State Sen. Lois Court is on a mission. For the past three years, the Denver Democrat has led an effort at the state Capitol to get Colorado motorists to pay more attention to their driving than to their cellphones.
She struck paydirt in 2017, persuading the General Assembly to green light a bill boosting the fines for texting while driving from $50 to $300 and four points on a license. The bill was signed into law later that spring. Since then, the number of texting violations has dropped from a high of 1,473 in 2016 to 481 last year.
But another effort -- to require drivers to keep their hands on the steering wheel instead of the cellphone -- failed to gain traction in that session and the one that followed. Both bills died in the Republican-controlled state Senate; at the time, Sen. Owen Hill told the Denver Post the measure went "too far in replacing personal liberty with fines, fees and regulations."
With Democrats now controlling both the legislative and executive branch, Court believes the third time's the charm, and she's hoping lawmakers will agree to ban the holding of cellphones or other electronic devices while a vehicle is in motion.
Senate Bill 12 doesn't ban the use of cellphones in a vehicle. It would, however, mandate that drivers use either a hands-free accessory, like a mount, for a cellphone or other device, or keep both hands on the wheel.
"Using a cellphone is not illegal" under her bill, Court said. "It's holding it while driving" that's the issue she's trying to address.
For example, a person could be talking on the phone and start to skid on an icy roadway, and that would likely require full attention and both hands. The same sort of distraction exists when someone is driving with a cellphone in one hand and entering a phone number with the other, she said.
There are a number of ways drivers can be distracted while driving that have nothing to do with cellphones, Court said. But the most egregious, according to the State Patrol, is cellphones.
The bill has a number of carve-outs: if a person is a first responder, or is reporting road rage, for example, that would be OK. The measure also doesn't apply to truckers, because federal law is much tougher on this issue, Court said.
Under SB 12, talking and driving could earn a motorist a $300 fine and four points on the driver's license. A second violation could earn a fine of $500 and six points on the license, and a third or subsequent violation could cost a driver $750 and eight points on the license.
A standard driver's license in Colorado has a limit of 12 points over a three-year period before it can be suspended.
The bill applies to more than just cellphones; Court told Colorado Politics that some people even use laptops when driving. That's not OK under her bill, nor is using electronic games, tablets, pagers or similar devices.
"Both hands should be free" when a vehicle is in motion, Court said. "A car is not a moving phone booth."
In Colorado, according to the Department of Public Safety, distracted drivers cause an average of 40 crashes a day; in 2016, 67 people died because of distracted-driving accidents. The biggest offenders: Those between the ages of 21 and 30, who cause about 29 percent of the accidents.
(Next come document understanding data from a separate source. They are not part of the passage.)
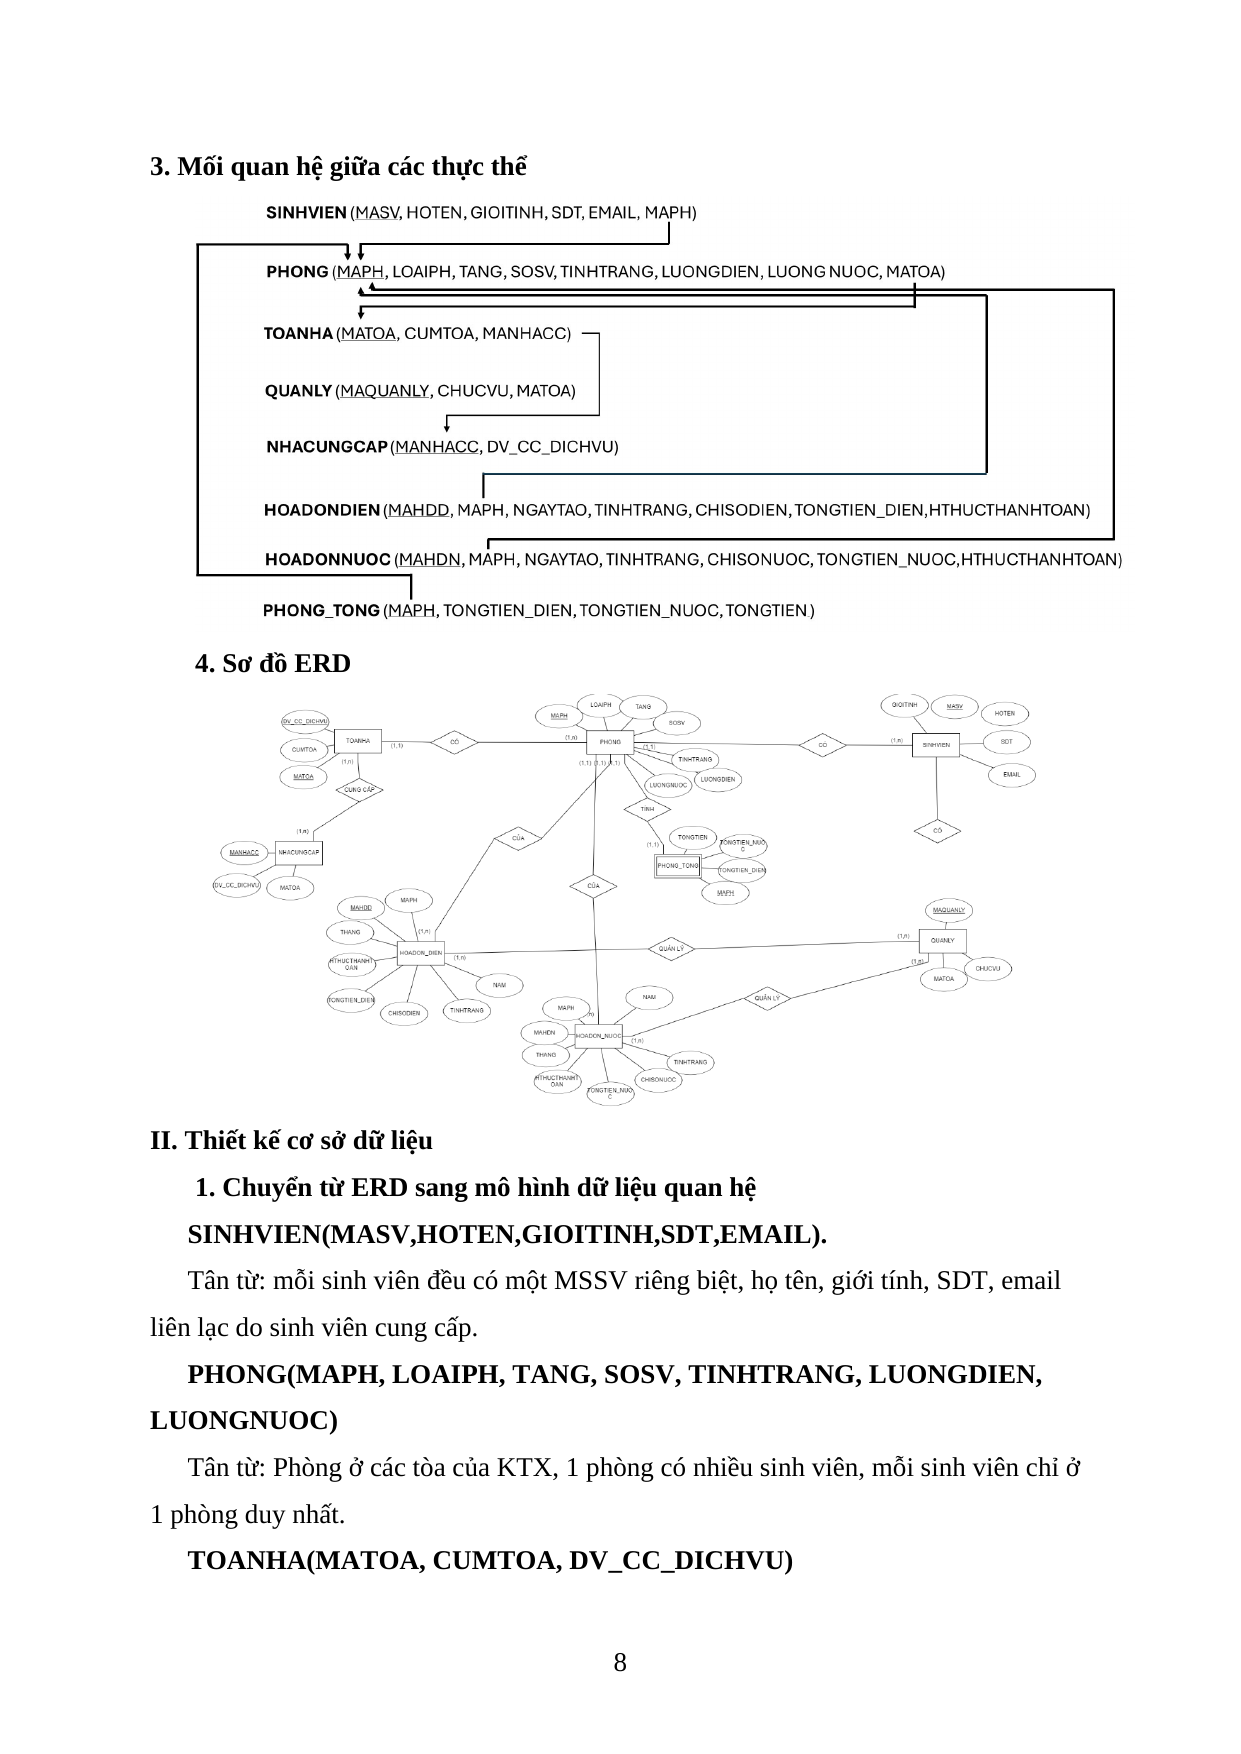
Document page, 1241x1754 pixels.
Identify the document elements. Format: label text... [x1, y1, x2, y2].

subtitle 3. Mối quan hệ giữa các thực thể [150, 150, 1090, 181]
subtitle 1. Chuyển từ ERD sang mô hình dữ liệu quan hệ [172, 1171, 1090, 1202]
text SINHVIEN(MASV,HOTEN,GIOITINH,SDT,EMAIL). [150, 1218, 1090, 1249]
picture [187, 694, 1128, 1109]
text TOANHA(MATOA, CUMTOA, DV_CC_DICHVU) [150, 1544, 1090, 1576]
text Tân từ: Phòng ở các tòa của KTX, 1 phòng có nhiều sinh viên, mỗi sinh viên chỉ ở 1 phòng duy nhất. [150, 1451, 1090, 1529]
picture [195, 196, 1136, 632]
text Tân từ: mỗi sinh viên đều có một MSSV riêng biệt, họ tên, giới tính, SDT, email liên lạc do sinh viên cung cấp. [150, 1264, 1090, 1342]
subtitle 4. Sơ đồ ERD [172, 648, 1090, 679]
subtitle II. Thiết kế cơ sở dữ liệu [150, 1124, 1090, 1156]
text PHONG(MAPH, LOAIPH, TANG, SOSV, TINHTRANG, LUONGDIEN, LUONGNUOC) [150, 1358, 1090, 1436]
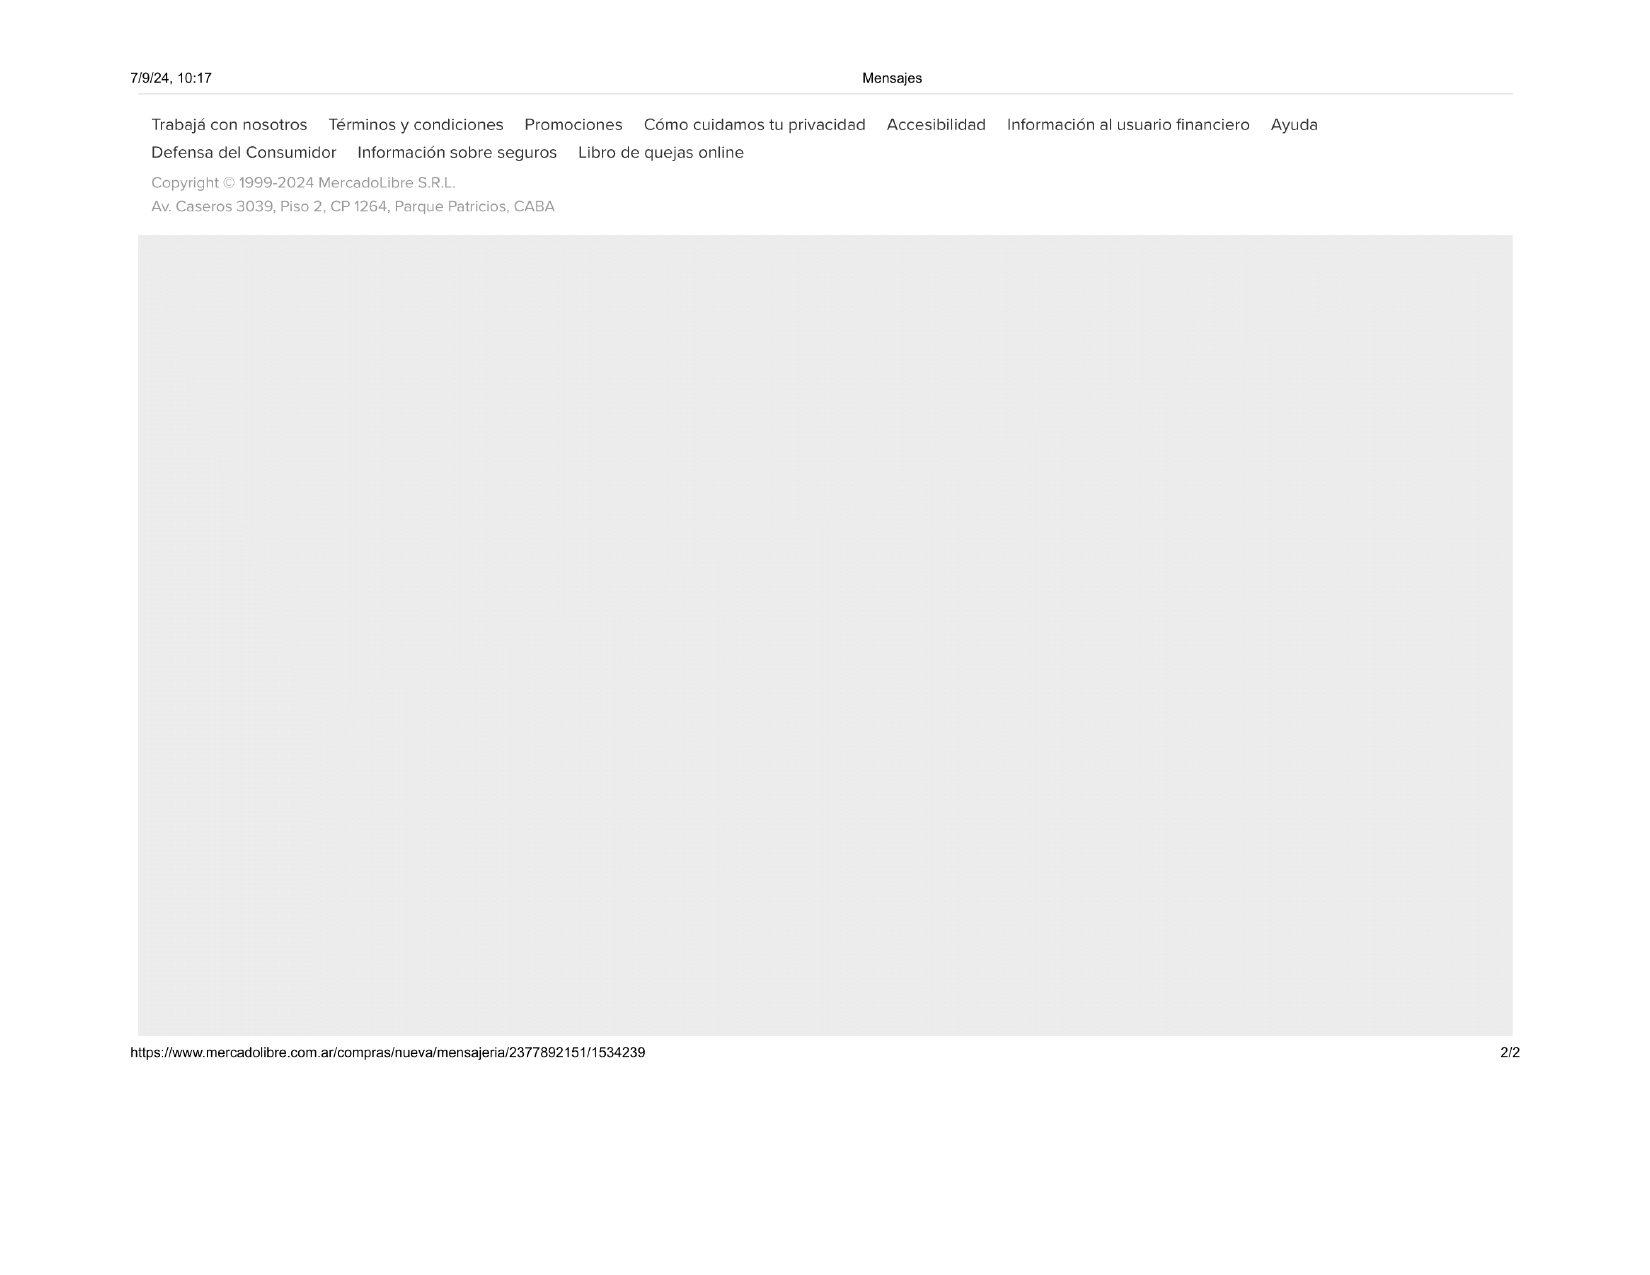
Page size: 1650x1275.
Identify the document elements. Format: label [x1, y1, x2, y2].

picture [88, 43, 1562, 1085]
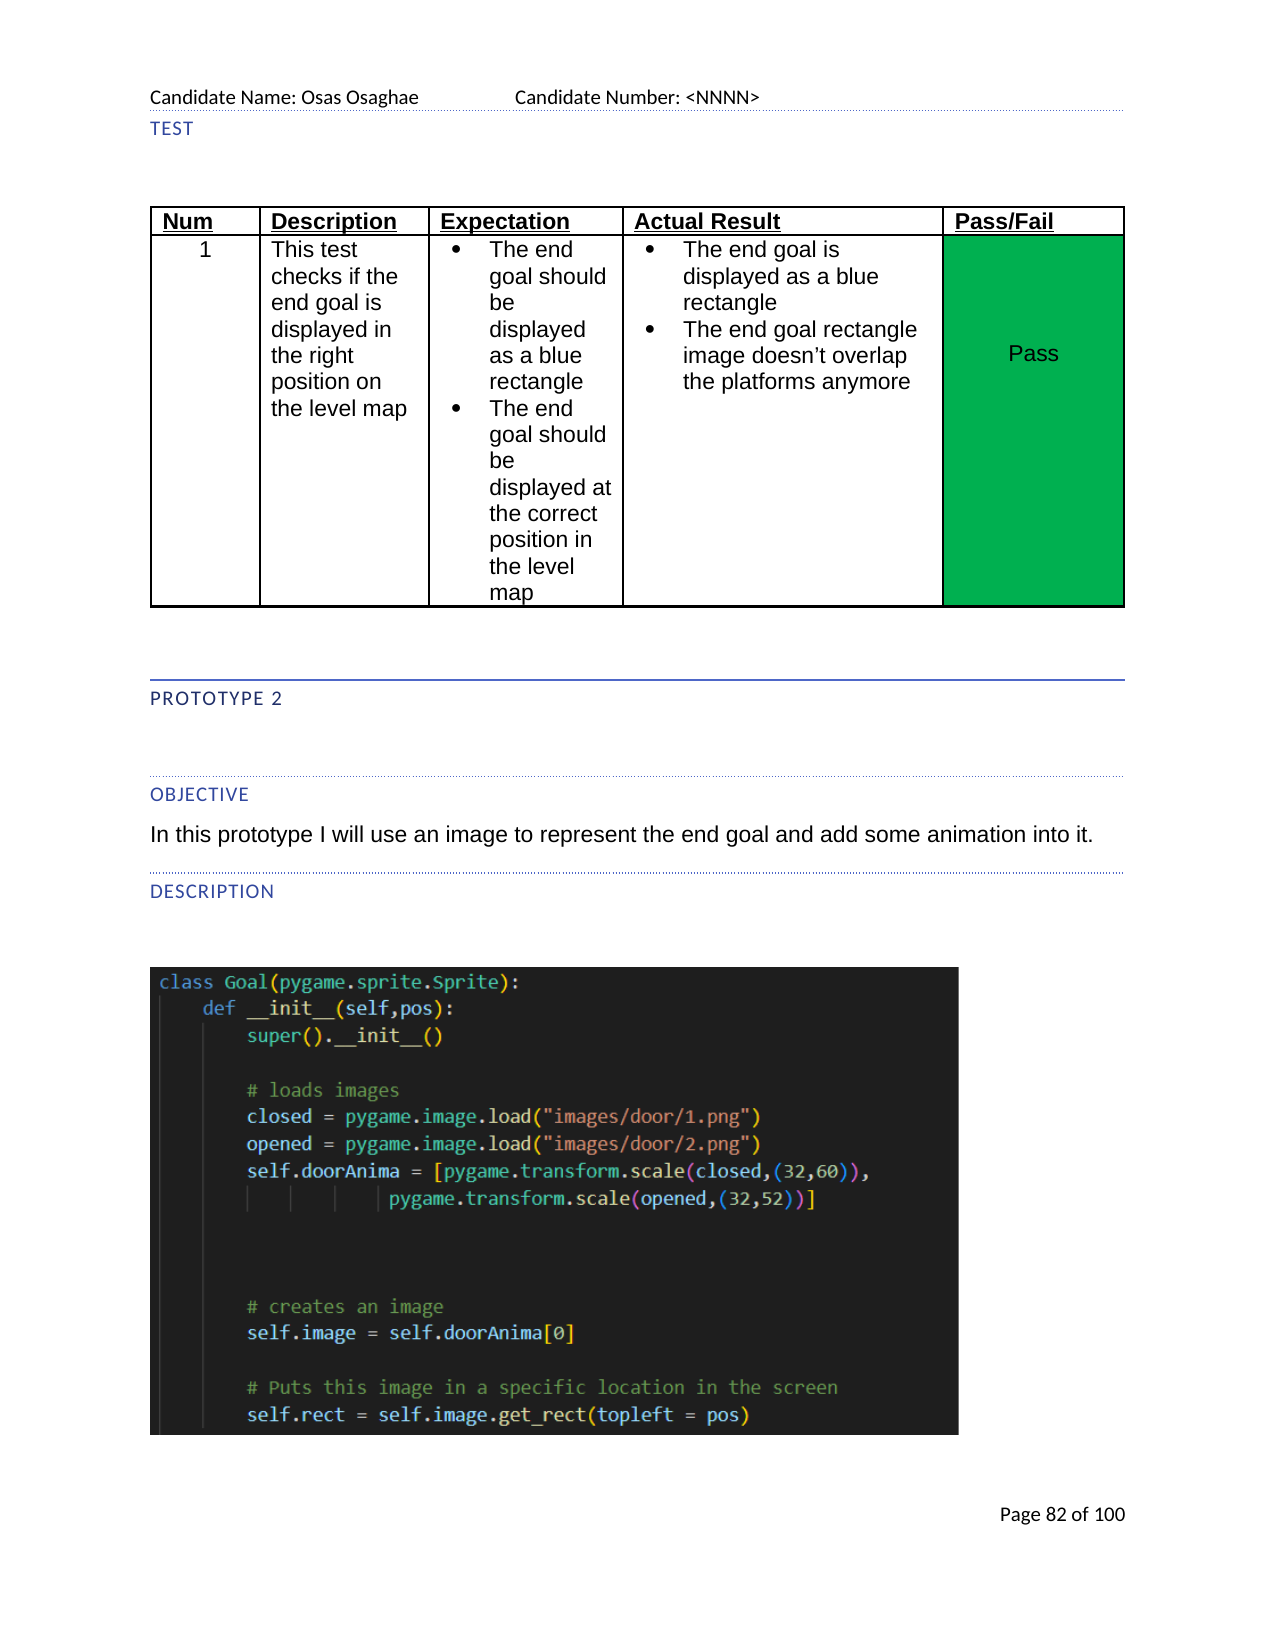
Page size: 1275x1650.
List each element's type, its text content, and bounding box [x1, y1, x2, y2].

table_cell Pass [944, 236, 1123, 605]
table_header Num [152, 208, 259, 234]
picture [150, 967, 959, 1435]
table_cell This test checks if the end goal is displayed in the right position on the level map [261, 236, 428, 605]
subtitle Prototype 2 [150, 681, 1125, 711]
table_cell The end goal should be displayed as a blue rectangle The end goal should be displayed at the correct position in the level map [430, 236, 622, 605]
table_cell 1 [152, 236, 259, 605]
subtitle Objective [150, 776, 1125, 807]
subtitle Description [150, 872, 1125, 903]
table_header Description [261, 208, 428, 234]
table_header Pass/Fail [944, 208, 1123, 234]
table_header Expectation [430, 208, 622, 234]
table_header Actual Result [624, 208, 942, 234]
subtitle Test [150, 109, 1125, 141]
text In this prototype I will use an image to represent the end goal and add some animation into it. [150, 821, 1125, 847]
table_cell The end goal is displayed as a blue rectangle The end goal rectangle image doesn’t overlap the platforms anymore [624, 236, 942, 605]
According to the Governors Highway Safety Association, 16 states already have a ban on cellphone use while driving as a primary offense, meaning a person can be pulled over for that offense alone.
Court said the bill is supported by various groups representing cyclists, motorcyclists and the disabled as well as insurance companies and AAA.
The Colorado State Patrol and Department of Transportation both backed her 2018 measure but have not yet weighed in on the 2019 effort. The only outside opposition to Court's 2018 effort was from the American Civil Liberties Union.
SB 12 will be heard in the Senate Transportation and Energy Committee on Thursday at 1:30 p.m. Its House sponsor is Democratic Rep. Jovan Melton of Aurora.